Accogliamo con entusiasmo l’invito del presidente di Confindustria Vibo, nella convinzione che quella che ha indicato sia la strada giusta per ottimizzare le risorse a disposizione e ottenere risultati concreti per lo sviluppo del territorio».
Il sindaco di Pizzo Gianluca Callipo rilancia con tempestività l’appello del rappresentante degli industriali vibonesi, Rocco Colacchio, che nel tirare le somme della recente riunione con i primi cittadini della provincia e l’amministratore delegato di Invitalia (l’agenzia nazionale per l’attrazione degli investimenti e lo sviluppo d’impresa controllata dal ministero dell’Economia), ha sollecitato i Comuni a sfruttare al meglio i Contratti istituzionali di sviluppo (Cis) che possono contare su nuovi e ingenti investimenti statali. Concetti rimarcati - nella stessa riunione - anche dal segretario regionale della Cisl, Sergio Pititto.

«Sono assolutamente d’accordo sul fatto che questa è un’occasione da non perdere - continua Callipo –, massimizzando gli sforzi di progettazione e avanzando proposte concrete per interventi organici a un’idea di sviluppo condivisa, che abbia il suo fulcro nel porto di Vibo Marina. L’ammodernamento e l’adeguamento infrastrutturale dello scalo marittimo della città capoluogo è cruciale. Troppi finanziamenti destinati a questo scopo sono andati perduti sino ad oggi anche perché non si è fatto squadra. È arrivato il momento che i Comuni vibonesi cambino radicalmente approccio alla questione, mettendo da parte campanilismi e divisioni politiche per concentrarsi sull’obiettivo: rilanciare il porto aprendo al settore crocieristico».

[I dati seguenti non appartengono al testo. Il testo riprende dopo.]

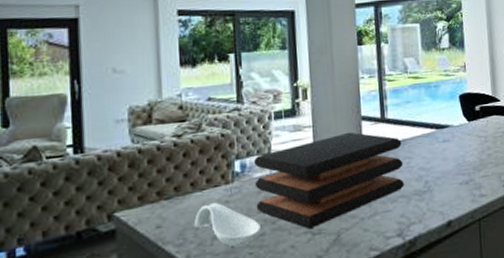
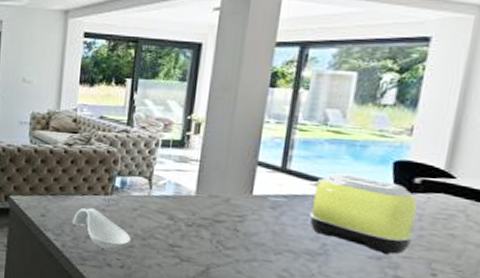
cutting board: present [254,132,404,230] -> none [129,174,302,255]
toaster: none [404,112,485,178] -> present [309,173,419,255]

In questa prospettiva, Callipo ricorda che il Comune di Pizzo sta lavorando per avanzare proposte concrete, che ribadirà ora nell’iter per la realizzazione degli interventi del Cis.
«In particolare – ricorda Callipo – mi riferisco alla realizzazione di un percorso pedonale e ciclabile che da Vibo Maria conduca a Pizzo. L’obiettivo è mettere in comunicazione i due centri marinari, attraverso un’infrastruttura che esalti le risorse paesaggistiche e incrementi l’attrattività turistica, anche nei confronti degli appassionati di ciclismo e trekking. Tra i crocieristi che nel corso degli ultimi anni hanno fatto tappa a Vibo Marina, ovviamente solo grazie alle navi con un cabotaggio ridotto che consente l’attracco nello scalo attuale, molti erano cicloturisti. Offrire loro un percorso panoramico e sicuro tra Vibo Marina e Pizzo significherebbe aumentare notevolmente l’offerta turistica locale, con ricadute positive per entrambi i territori comunali, con conseguenze a cascata nell’indotto, dal bike sharing al settore alberghiero, dalla ristorazione all’artigianato».

Callipo, dunque, auspica che l’appello arrivato dalla riunione con Invitalia venga colto appieno anche da altri Comuni, almeno quelli più prossimi o comunque collegati al porto di Vibo Marina.
«Basta teoria, occorre passare immediatamente alle proposte pratiche – conclude il sindaco di Pizzo -. I finanziamenti ci sono e vanno sfruttati. L’idea del percorso tra Pizzo e Vibo Marina è stata già oggetto di diversi confronti con l’allora assessore comunale Lorenzo Lombardo».